Text block =>
▶
Trump's America by @BloggersRUs

Trump's America

by Tom Sullivan


Image by Jesus Solana via via Wikimedia Commons.

Man is a pattern-seeking animal:

We see faces in ink blots, madonnas in toast and in stains on buildings. We find animal shapes in the clouds and in the stars. We read messages in palms and tea leaves. And after a tragedy, we ask reflexively, "Why did this happen?" As if there is a why.
Sometimes, shit just happens. But for pattern-seeking animals that's an unsatisfactory answer. A month after November 8, the American left is still casting about for reasons Donald Trump pulled out an Electoral College win while losing the national popular vote by close to 3 million votes. The short answer is it was a perfect storm. A shift in any of a number of different factors might have changed the outcome and prevented Trump's election. Over the weekend, Russian interference is getting its moment in the spotlight. The media has already had its turn, and it's not done.

Neal Gabler suggests the fascination with Ayn Rand's glorification of self has corroded America's moral center over the decades. He cites a July 1961 essay in which Gore Vidal warns of just that:
She has a great attraction for simple people who are puzzled by organized society, who object to paying taxes, who hate the ‘welfare state,’ who feel guilt at the thought of the suffering of others but who would like to harden their hearts.
They did. Since then, her acolytes have endowed study programs in business schools across the country to spread her gospel and harden even more. Over time, Rand's views on the virtue of greed and the "immorality" of right-wing guilt "became the guiding spirit of the governing party of the United States," abetted by a media that prided itself on being values-neutral. Gabler writes:
To identify what’s wrong with conservatism and Republicanism — and now with so much of America as we are about to enter the Trump era — you don’t need high-blown theories or deep sociological analysis or surveys. The answer is as simple as it is sad: There is no kindness in them.
◀
Available data =>
▶
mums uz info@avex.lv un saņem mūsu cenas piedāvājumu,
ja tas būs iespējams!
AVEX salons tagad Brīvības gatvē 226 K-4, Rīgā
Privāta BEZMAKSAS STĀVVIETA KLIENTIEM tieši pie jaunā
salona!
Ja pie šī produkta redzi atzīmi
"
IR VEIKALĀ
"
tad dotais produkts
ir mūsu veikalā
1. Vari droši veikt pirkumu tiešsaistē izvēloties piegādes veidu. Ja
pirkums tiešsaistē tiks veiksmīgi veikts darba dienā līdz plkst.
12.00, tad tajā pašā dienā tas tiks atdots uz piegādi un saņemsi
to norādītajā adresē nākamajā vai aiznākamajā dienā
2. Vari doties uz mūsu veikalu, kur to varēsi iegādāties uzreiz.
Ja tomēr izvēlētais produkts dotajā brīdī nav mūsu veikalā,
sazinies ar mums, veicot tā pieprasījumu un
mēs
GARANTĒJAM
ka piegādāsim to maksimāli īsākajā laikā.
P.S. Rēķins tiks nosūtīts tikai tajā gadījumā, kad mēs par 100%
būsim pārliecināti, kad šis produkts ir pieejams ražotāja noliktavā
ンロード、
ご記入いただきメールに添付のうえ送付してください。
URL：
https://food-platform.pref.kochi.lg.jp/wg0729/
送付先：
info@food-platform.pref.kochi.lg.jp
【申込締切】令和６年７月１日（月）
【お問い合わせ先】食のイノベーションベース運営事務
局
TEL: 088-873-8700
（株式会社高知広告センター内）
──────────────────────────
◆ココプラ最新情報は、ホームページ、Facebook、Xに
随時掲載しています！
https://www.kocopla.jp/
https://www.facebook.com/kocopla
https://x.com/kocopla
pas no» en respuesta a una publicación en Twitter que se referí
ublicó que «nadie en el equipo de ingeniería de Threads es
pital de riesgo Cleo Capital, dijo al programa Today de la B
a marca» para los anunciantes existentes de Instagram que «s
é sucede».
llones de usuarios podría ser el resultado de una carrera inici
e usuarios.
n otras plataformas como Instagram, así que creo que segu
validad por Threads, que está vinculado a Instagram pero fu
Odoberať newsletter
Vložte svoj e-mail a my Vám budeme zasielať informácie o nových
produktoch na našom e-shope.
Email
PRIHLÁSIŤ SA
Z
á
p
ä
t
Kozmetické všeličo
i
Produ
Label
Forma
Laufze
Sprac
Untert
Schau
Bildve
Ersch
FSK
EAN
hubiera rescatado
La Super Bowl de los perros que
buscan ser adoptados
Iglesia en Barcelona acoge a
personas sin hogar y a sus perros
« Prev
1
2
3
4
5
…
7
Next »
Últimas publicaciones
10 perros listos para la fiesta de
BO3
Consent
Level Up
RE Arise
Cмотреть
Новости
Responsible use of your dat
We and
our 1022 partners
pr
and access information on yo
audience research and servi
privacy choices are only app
◀
Work to be completed =>
Reproduce verbatim the passage of the essay on Trump's America from "by Tom Sullivan" up to and including "there is a why.". The records were taken from a source unrelated to the essay on Trump's America.

Written answer =>
by Tom Sullivan


Image by Jesus Solana via via Wikimedia Commons.

Man is a pattern-seeking animal:

We see faces in ink blots, madonnas in toast and in stains on buildings. We find animal shapes in the clouds and in the stars. We read messages in palms and tea leaves. And after a tragedy, we ask reflexively, "Why did this happen?" As if there is a why.